From: Sean Christopherson <seanjc@google.com>
To: Lai Jiangshan <jiangshanlai@gmail.com>
Cc: linux-kernel@vger.kernel.org,
Lai Jiangshan <laijs@linux.alibaba.com>,
Paolo Bonzini <pbonzini@redhat.com>,
Vitaly Kuznetsov <vkuznets@redhat.com>,
Wanpeng Li <wanpengli@tencent.com>,
Jim Mattson <jmattson@google.com>, Joerg Roedel <joro@8bytes.org>,
Thomas Gleixner <tglx@linutronix.de>,
Ingo Molnar <mingo@redhat.com>, Borislav Petkov <bp@alien8.de>,
x86@kernel.org, "H. Peter Anvin" <hpa@zytor.com>,
kvm@vger.kernel.org
Subject: Re: [PATCH] KVM: X86: Don't reset dr6 unconditionally when the vcpu being scheduled out
Date: Mon, 9 Aug 2021 16:54:03 +0000 [thread overview]
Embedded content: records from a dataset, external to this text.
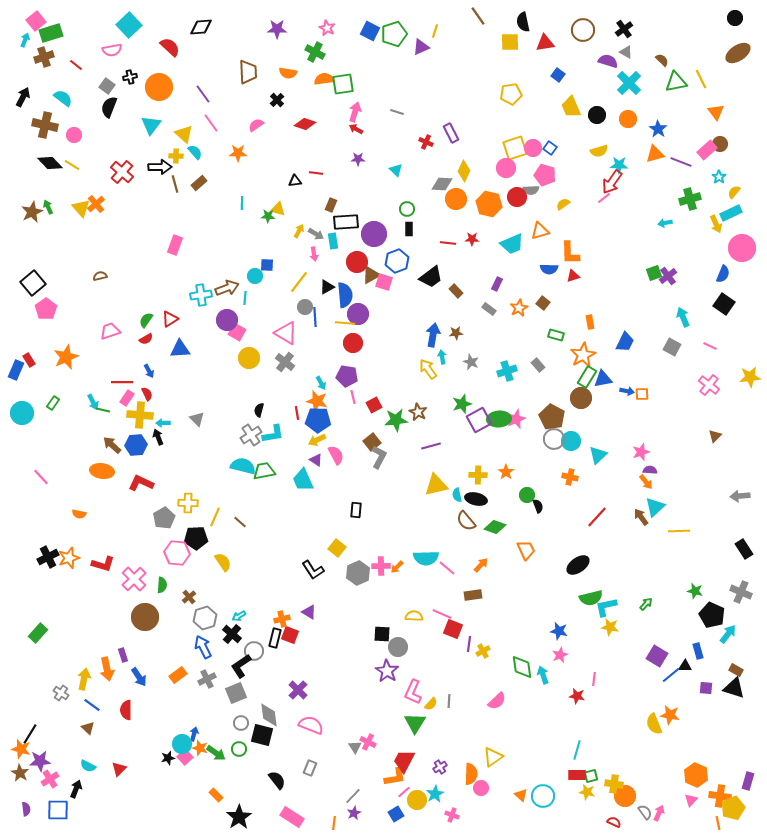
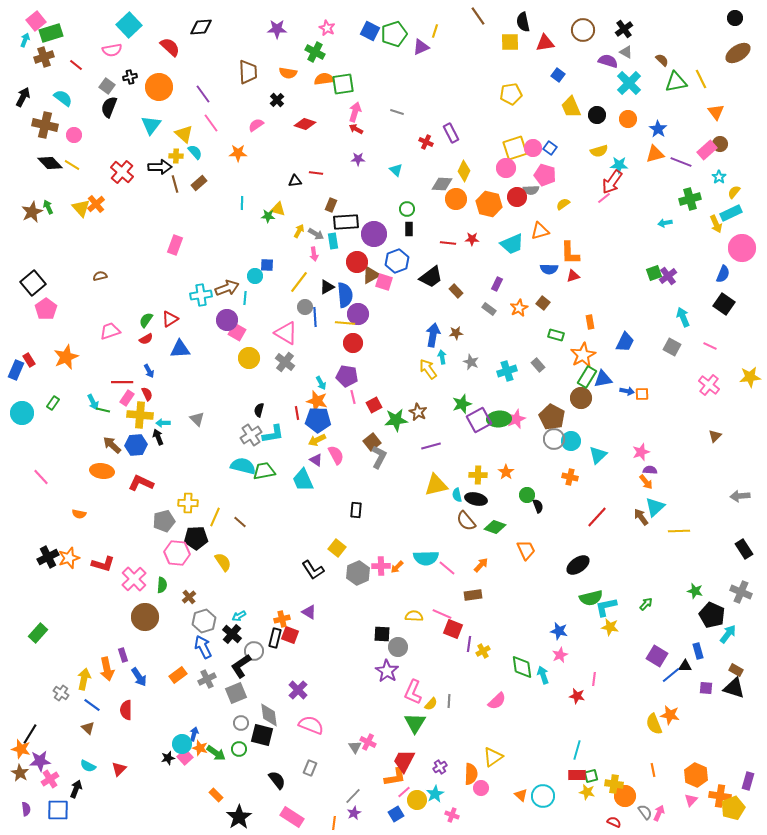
gray pentagon at (164, 518): moved 3 px down; rotated 15 degrees clockwise
gray hexagon at (205, 618): moved 1 px left, 3 px down
orange line at (718, 823): moved 65 px left, 53 px up
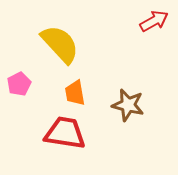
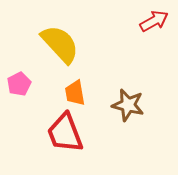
red trapezoid: rotated 120 degrees counterclockwise
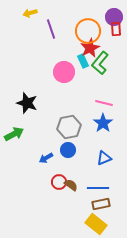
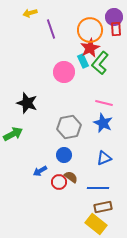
orange circle: moved 2 px right, 1 px up
blue star: rotated 12 degrees counterclockwise
green arrow: moved 1 px left
blue circle: moved 4 px left, 5 px down
blue arrow: moved 6 px left, 13 px down
brown semicircle: moved 8 px up
brown rectangle: moved 2 px right, 3 px down
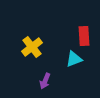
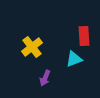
purple arrow: moved 3 px up
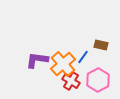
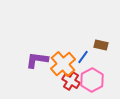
pink hexagon: moved 6 px left
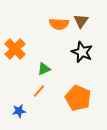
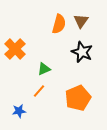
orange semicircle: rotated 78 degrees counterclockwise
orange pentagon: rotated 25 degrees clockwise
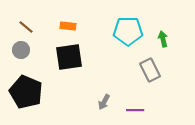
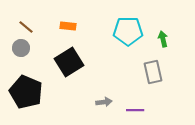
gray circle: moved 2 px up
black square: moved 5 px down; rotated 24 degrees counterclockwise
gray rectangle: moved 3 px right, 2 px down; rotated 15 degrees clockwise
gray arrow: rotated 126 degrees counterclockwise
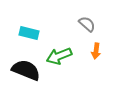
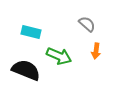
cyan rectangle: moved 2 px right, 1 px up
green arrow: rotated 135 degrees counterclockwise
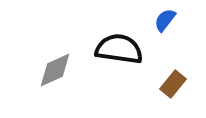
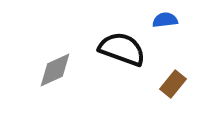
blue semicircle: rotated 45 degrees clockwise
black semicircle: moved 3 px right; rotated 12 degrees clockwise
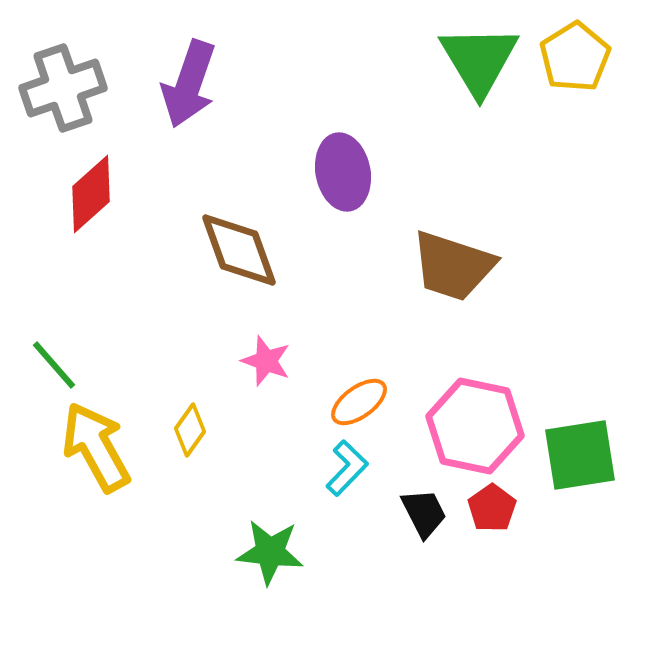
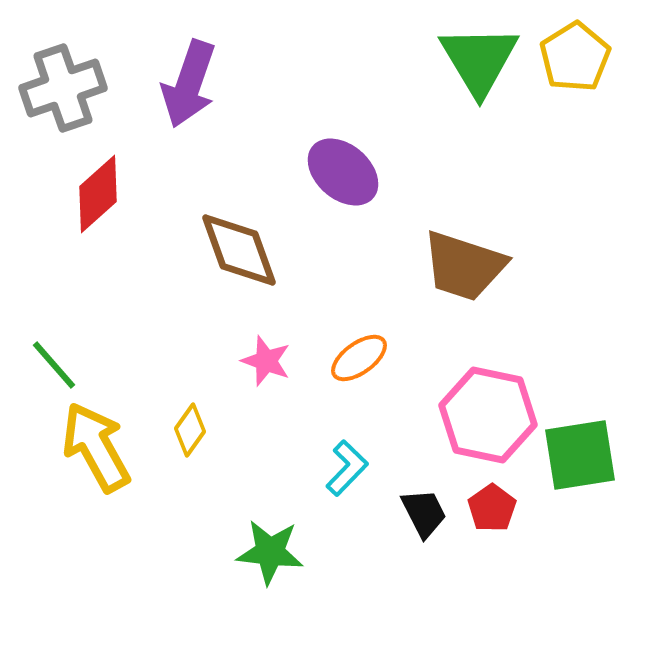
purple ellipse: rotated 38 degrees counterclockwise
red diamond: moved 7 px right
brown trapezoid: moved 11 px right
orange ellipse: moved 44 px up
pink hexagon: moved 13 px right, 11 px up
Message-ID: <YRFdq8sNuXYpgemU@google.com> (raw)
In-Reply-To: <20210808232919.862835-1-jiangshanlai@gmail.com>
On Mon, Aug 09, 2021, Lai Jiangshan wrote:
> From: Lai Jiangshan <laijs@linux.alibaba.com>
>
> The commit efdab992813fb ("KVM: x86: fix escape of guest dr6 to the host")
> fixed a bug. It did a great job and reset dr6 unconditionally when the
> vcpu being scheduled out since the linux kernel only activates breakpoints
> in rescheduling (perf events).
>
> But writing to debug registers is slow, and it can be shown in perf results
> sometimes even neither the host nor the guest activate breakpoints.
>
> It'd be better to reset it conditionally and this patch moves the code of
> reseting dr6 to the path of VM-exit where we can check the related
> conditions. And the comment is also updated.
>
> Signed-off-by: Lai Jiangshan <laijs@linux.alibaba.com>
> ---
> And even in the future, the linux kernel might activate breakpoint
> in interrupts (rather than in rescheduling only), the host would
> not be confused by the stale dr6 after this patch. The possible future
> author who would implement it wouldn't need to care about how the kvm
> mananges debug registers since it sticks to the host's expectations.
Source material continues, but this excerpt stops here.